Give the number of lines in this listing that contain "งเทพมหานคร", with no other words.
──────
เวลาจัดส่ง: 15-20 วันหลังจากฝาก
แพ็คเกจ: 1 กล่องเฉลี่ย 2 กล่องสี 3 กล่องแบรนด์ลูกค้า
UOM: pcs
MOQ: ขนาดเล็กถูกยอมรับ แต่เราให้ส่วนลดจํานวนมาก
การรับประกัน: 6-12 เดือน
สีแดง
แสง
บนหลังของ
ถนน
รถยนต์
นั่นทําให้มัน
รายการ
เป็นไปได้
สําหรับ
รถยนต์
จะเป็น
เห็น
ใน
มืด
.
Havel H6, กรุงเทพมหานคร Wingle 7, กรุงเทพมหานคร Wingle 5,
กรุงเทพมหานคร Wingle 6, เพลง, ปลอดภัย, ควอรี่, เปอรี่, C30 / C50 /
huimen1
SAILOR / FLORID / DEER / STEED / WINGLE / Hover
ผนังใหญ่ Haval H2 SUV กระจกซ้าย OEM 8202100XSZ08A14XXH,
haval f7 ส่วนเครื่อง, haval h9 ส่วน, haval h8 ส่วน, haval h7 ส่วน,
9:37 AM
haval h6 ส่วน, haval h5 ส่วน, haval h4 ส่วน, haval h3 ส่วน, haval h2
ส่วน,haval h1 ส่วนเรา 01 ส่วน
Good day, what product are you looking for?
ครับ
──────
--- Response ---
2